DATA SECTION:
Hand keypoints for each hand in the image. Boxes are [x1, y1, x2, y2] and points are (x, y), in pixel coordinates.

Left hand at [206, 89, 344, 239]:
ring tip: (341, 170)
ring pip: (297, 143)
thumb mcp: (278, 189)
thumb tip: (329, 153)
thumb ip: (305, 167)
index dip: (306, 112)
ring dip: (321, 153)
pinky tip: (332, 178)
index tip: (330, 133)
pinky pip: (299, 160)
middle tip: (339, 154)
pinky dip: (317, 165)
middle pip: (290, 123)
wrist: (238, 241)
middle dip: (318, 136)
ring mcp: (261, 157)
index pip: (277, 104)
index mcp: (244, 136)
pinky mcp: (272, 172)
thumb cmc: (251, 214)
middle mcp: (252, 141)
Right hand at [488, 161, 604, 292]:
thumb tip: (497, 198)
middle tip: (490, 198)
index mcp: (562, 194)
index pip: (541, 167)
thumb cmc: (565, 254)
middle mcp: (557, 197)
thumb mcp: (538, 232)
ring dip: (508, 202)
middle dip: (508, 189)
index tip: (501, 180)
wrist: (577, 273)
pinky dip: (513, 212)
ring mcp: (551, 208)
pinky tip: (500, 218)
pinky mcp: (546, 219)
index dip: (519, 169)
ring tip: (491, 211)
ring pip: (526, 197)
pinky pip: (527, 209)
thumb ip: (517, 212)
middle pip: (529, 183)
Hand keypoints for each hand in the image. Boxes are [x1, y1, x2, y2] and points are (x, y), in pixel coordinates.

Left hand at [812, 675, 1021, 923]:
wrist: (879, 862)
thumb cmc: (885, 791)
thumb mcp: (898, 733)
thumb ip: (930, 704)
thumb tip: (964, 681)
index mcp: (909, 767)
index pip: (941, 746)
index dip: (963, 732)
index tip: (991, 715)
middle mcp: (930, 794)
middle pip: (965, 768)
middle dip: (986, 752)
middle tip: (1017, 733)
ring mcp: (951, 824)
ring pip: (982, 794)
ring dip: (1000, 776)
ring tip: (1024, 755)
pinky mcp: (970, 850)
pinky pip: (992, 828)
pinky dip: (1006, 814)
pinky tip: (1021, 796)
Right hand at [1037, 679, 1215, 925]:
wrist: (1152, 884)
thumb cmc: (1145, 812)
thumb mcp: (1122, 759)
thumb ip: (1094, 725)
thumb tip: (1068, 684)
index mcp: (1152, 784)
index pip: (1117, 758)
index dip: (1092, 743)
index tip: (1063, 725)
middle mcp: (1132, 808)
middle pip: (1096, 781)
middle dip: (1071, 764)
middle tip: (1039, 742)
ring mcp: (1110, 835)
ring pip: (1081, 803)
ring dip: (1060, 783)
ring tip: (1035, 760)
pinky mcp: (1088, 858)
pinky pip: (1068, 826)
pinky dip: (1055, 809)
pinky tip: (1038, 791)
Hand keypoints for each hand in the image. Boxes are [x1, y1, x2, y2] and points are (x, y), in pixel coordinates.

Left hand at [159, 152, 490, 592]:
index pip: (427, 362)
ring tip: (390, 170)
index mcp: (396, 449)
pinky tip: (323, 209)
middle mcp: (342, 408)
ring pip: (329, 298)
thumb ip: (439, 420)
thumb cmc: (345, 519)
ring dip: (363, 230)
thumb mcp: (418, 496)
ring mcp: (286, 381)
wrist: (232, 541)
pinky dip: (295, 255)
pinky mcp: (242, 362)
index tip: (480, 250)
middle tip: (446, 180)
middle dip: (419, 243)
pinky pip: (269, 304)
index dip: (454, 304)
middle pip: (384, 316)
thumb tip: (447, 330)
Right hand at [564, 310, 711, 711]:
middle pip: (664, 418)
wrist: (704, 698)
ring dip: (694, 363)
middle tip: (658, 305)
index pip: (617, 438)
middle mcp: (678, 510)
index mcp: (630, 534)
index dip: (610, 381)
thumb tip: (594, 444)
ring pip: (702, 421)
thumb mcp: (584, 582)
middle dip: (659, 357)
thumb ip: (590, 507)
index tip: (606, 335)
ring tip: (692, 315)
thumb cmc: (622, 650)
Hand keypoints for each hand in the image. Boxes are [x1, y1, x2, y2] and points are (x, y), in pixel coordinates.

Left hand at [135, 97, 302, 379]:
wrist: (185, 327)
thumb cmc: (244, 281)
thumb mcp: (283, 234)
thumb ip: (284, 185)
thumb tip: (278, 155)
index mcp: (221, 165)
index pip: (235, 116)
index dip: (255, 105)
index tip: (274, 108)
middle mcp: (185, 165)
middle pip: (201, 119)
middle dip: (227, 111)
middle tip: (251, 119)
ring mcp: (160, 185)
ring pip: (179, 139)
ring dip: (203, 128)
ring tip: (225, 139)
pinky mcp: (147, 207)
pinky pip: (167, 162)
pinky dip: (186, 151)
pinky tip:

WHAT IS EXPECTED:
Set down every entry exactly as it appears.

TASK OUTPUT:
Hand keypoints for each hand in the image. Boxes are [x1, y1, x2, y2] and points are (x, y), in pixel coordinates.

Left hand at [206, 89, 344, 239]:
ring tip: (341, 170)
ring pip: (297, 143)
thumb mcp: (278, 189)
thumb tip: (329, 153)
thumb ip: (305, 167)
index dip: (306, 112)
ring dip: (321, 153)
pinky tip: (332, 178)
index tip: (330, 133)
pinky pip: (299, 160)
middle tip: (339, 154)
pinky dip: (317, 165)
middle pip: (290, 123)
wrist: (238, 241)
middle dip: (318, 136)
ring mcp: (261, 157)
index pip: (277, 104)
index mcp: (244, 136)
pinky mcp: (272, 172)
thumb cmc: (251, 214)
middle mcp: (252, 141)
Right hand at [488, 161, 604, 292]:
thumb tip: (497, 198)
middle tip: (490, 198)
index mcp: (562, 194)
index pip: (541, 167)
thumb cmc: (565, 254)
middle mcp: (557, 197)
thumb mcp: (538, 232)
ring dip: (508, 202)
middle dip: (508, 189)
index tip: (501, 180)
wrist: (577, 273)
pinky dip: (513, 212)
ring mcp: (551, 208)
pinky tip: (500, 218)
pinky mcp: (546, 219)
index dip: (519, 169)
ring tip: (491, 211)
ring pip: (526, 197)
pinky pip: (527, 209)
thumb ip: (517, 212)
middle pip: (529, 183)
Hand keypoints for each hand in the image. Boxes are [x1, y1, x2, y2] and points are (x, y), in pixel coordinates.

Left hand at [812, 675, 1021, 923]:
wrist: (879, 862)
thumb cmc: (885, 791)
thumb mcp: (898, 733)
thumb ip: (930, 704)
thumb tip: (964, 681)
index mcp: (909, 767)
index pip: (941, 746)
index dip: (963, 732)
index tip: (991, 715)
middle mcp: (930, 794)
middle pip: (965, 768)
middle dip: (986, 752)
middle tip: (1017, 733)
ring mcp: (951, 824)
ring pip: (982, 794)
ring dip: (1000, 776)
ring tip: (1024, 755)
pinky mcp: (970, 850)
pinky pip: (992, 828)
pinky dip: (1006, 814)
pinky tip: (1021, 796)
Right hand at [1037, 679, 1215, 925]:
wrist: (1152, 884)
thumb cmc: (1145, 812)
thumb mcp: (1122, 759)
thumb ip: (1094, 725)
thumb tip: (1068, 684)
index mcp: (1152, 784)
index pip: (1117, 758)
index dip: (1092, 743)
index tip: (1063, 725)
middle mcp: (1132, 808)
middle pip: (1096, 781)
middle dip: (1071, 764)
middle tip: (1039, 742)
ring mcp: (1110, 835)
ring pip: (1081, 803)
ring dip: (1060, 783)
ring tip: (1035, 760)
pinky mcp: (1088, 858)
pinky pip: (1068, 826)
pinky dip: (1055, 809)
pinky tip: (1038, 791)
Hand keypoints for each hand in the image. Boxes are [x1, y1, x2, y2] and points are (x, y), in pixel coordinates.

Left hand at [159, 152, 490, 592]:
index pip: (427, 362)
ring tip: (390, 170)
index mcp: (396, 449)
pinky tip: (323, 209)
middle mcp: (342, 408)
ring pip: (329, 298)
thumb ip: (439, 420)
thumb cmc: (345, 519)
ring dip: (363, 230)
thumb mcp: (418, 496)
ring mcp: (286, 381)
wrist: (232, 541)
pinky dip: (295, 255)
pinky mcp: (242, 362)
index tip: (480, 250)
middle tip: (446, 180)
middle dip: (419, 243)
pinky pip: (269, 304)
index dip: (454, 304)
middle pip: (384, 316)
thumb tip: (447, 330)
Right hand at [564, 310, 711, 711]:
middle pip: (664, 418)
wrist: (704, 698)
ring dip: (694, 363)
middle tip: (658, 305)
index pip: (617, 438)
middle mcp: (678, 510)
index mcp: (630, 534)
index dip: (610, 381)
thumb tip: (594, 444)
ring pip: (702, 421)
thumb mcp: (584, 582)
middle dip: (659, 357)
thumb ip: (590, 507)
index tip: (606, 335)
ring tip: (692, 315)
thumb cmc: (622, 650)
Hand keypoints for each hand in the image. Boxes are [x1, y1, x2, y2] and points are (x, y), in pixel coordinates.

Left hand at [135, 97, 302, 379]:
wrist: (185, 327)
thumb cmc: (244, 281)
thumb mcp: (283, 234)
thumb ip: (284, 185)
thumb tip: (278, 155)
index mcp: (221, 165)
index pip: (235, 116)
index dip: (255, 105)
index tip: (274, 108)
middle mcp: (185, 165)
middle pip: (201, 119)
middle dip: (227, 111)
middle tip: (251, 119)
ring mcp: (160, 185)
ring pip: (179, 139)
ring dip: (203, 128)
ring tip: (225, 139)
pinky mcp: (147, 207)
pinky pip: (167, 162)
pinky dip: (186, 151)
pinky tip:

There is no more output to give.